Isaurians After Zeno
Zeno was an unpopular emperor at best whose reputation was hardly helped by his less-than-orthodox religious policy, the near constant rebellions, and the fall of the Western Roman Empire. Evagrius Scholasticus, a later historian of this period, provides a scathing review of Zeno as a servile barbarian. Isaurians had been given many of the best positions in the government and their influence was great, but their position would not survive long without Zeno.

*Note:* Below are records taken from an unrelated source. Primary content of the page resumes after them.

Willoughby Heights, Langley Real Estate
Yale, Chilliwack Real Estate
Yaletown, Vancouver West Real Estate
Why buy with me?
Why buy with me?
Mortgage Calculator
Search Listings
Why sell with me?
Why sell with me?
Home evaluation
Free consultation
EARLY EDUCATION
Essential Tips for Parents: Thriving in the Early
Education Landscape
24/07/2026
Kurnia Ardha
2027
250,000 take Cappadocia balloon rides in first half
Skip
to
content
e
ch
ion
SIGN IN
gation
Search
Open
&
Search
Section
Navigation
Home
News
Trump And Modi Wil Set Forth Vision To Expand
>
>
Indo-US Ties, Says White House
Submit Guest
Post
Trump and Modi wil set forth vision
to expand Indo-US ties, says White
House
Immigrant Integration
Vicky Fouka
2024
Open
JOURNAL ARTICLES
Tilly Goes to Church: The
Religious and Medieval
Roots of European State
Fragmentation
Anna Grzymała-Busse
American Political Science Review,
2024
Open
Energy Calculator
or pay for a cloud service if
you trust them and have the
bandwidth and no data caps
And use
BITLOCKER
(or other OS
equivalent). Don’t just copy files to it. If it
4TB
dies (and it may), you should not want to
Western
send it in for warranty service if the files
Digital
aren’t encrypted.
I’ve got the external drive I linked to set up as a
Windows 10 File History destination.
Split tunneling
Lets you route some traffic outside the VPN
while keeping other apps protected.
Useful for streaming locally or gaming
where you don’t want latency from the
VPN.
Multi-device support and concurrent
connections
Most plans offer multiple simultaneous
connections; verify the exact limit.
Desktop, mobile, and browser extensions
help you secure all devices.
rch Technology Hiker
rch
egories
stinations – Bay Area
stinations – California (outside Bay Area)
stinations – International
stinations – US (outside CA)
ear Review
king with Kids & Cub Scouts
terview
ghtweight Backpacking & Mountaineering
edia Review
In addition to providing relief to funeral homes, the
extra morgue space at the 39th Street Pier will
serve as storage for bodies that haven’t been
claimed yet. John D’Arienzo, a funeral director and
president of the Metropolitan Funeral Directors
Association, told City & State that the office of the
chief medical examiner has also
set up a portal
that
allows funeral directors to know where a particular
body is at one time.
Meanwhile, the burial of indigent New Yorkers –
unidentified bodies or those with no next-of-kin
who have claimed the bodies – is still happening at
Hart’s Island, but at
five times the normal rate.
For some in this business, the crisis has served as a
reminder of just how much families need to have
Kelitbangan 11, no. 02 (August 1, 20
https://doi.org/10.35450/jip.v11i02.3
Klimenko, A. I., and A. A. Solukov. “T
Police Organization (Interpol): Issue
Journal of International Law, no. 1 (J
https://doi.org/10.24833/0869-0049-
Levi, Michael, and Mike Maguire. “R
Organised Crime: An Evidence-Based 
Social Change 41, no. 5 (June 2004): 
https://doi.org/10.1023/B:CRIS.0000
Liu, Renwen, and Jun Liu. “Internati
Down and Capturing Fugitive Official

When the emperor died in 491 CE, the Byzantines wanted a Roman emperor. Zeno’s brother Longinus was ignored in favor of a respectable former court official who became Anastasius I (r. 491-518 CE) and married Zeno’s widow, Ariadne. Soon a group of those dissatisfied by Anastasius’ rise to power rallied around Longinus, especially those who had benefitted from Zeno’s political appointments, although this was by no means exclusively Isaurians. Longinus was sent away to Alexandria in Egypt, but unrest continued in the streets of Constantinople until most Isaurians had left the capital. Anastasius then carried out several military campaigns that destroyed the power of Isaurians and brought a measure of internal peace to the Byzantine Empire.

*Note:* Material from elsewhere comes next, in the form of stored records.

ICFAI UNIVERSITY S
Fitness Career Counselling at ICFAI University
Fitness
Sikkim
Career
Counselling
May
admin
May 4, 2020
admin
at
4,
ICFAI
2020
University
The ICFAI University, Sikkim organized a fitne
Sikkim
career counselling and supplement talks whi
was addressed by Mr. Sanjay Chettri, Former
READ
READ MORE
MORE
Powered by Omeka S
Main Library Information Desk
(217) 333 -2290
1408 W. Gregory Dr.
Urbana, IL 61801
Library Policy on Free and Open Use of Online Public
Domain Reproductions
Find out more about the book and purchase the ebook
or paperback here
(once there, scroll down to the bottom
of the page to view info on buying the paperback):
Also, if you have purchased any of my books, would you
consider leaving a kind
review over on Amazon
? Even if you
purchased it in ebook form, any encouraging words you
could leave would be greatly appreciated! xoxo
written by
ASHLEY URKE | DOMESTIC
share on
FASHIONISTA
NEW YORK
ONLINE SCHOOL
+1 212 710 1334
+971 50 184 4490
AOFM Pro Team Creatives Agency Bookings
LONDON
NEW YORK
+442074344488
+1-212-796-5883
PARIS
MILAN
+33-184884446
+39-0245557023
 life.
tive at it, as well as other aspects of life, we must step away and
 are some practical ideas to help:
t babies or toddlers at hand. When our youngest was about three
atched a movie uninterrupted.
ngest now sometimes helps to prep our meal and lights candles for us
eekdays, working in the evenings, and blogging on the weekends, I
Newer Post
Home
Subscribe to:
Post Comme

Although the Isaurians had certainly caused problems in the capital and their attitudes were unbearable to the Byzantine populace, they were not the only source of unrest. Around this same time the so-called circus factions of the Blues and Greens, named after the respective teams they supported in the races in the Hippodrome, created serious disturbance in the capital, as did Anastasius’ sympathies with the non-Orthodox Christian Monophysites. Due to the nature of the Isaurians and their connection to the past three emperors, they were seen as natural enemies of Anastasius and potentially dangerous elements in Byzantine politics and the military. After a heyday of nearly 40 years, the Isaurians had fallen from influence and power.
The Isaurian Legacy
The Isaurians are by no means the most famous of peoples that resided within the Roman and later Byzantine empires, but their 40-year epoch was important for the future of the Byzantine Empire. Although the populace of Constantinople considered them foreigners, they were still subjects of the empire, unlike the Germanic invaders from the north. The Isaurians provided a counterbalance to Germanic influences that had already greatly weakened the soon-to-fall Western Roman Empire. Leo I used them as a new core of the imperial army and used their strength to crush the strong Germanic elements that were represented by the powerful Aspar.

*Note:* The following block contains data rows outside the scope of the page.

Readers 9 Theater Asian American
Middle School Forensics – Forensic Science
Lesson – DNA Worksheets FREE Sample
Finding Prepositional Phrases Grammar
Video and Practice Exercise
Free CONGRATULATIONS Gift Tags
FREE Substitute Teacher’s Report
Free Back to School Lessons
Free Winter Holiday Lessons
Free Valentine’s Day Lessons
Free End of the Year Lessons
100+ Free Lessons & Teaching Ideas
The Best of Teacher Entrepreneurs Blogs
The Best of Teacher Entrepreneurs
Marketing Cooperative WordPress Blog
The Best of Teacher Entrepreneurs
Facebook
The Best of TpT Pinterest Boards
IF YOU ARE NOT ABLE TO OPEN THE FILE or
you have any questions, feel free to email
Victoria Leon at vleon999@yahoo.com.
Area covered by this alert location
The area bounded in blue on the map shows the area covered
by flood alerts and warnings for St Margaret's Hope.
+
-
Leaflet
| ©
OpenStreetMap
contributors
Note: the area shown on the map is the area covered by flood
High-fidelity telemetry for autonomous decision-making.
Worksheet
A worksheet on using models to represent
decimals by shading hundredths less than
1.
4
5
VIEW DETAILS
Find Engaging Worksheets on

If Germanic power had been allowed to continue to grow it is unclear what the future would have held for the Byzantine Empire. However, the Germanic element was completely removed from importance in the Byzantine Empire by Zeno’s commission of Theodoric and the Ostrogoths to go to Italy. Isaurians were a strong measure for the destruction of Germanic power, but at the end of the century, the Byzantine Empire was free of foreign influence over its policies, emperors, and people. The Isaurians, in the guise of people and emperor, had defeated and diverted the Germanic threat and perhaps saved the Eastern Roman Empire at Constantinople from the fate of the Western Roman Empire.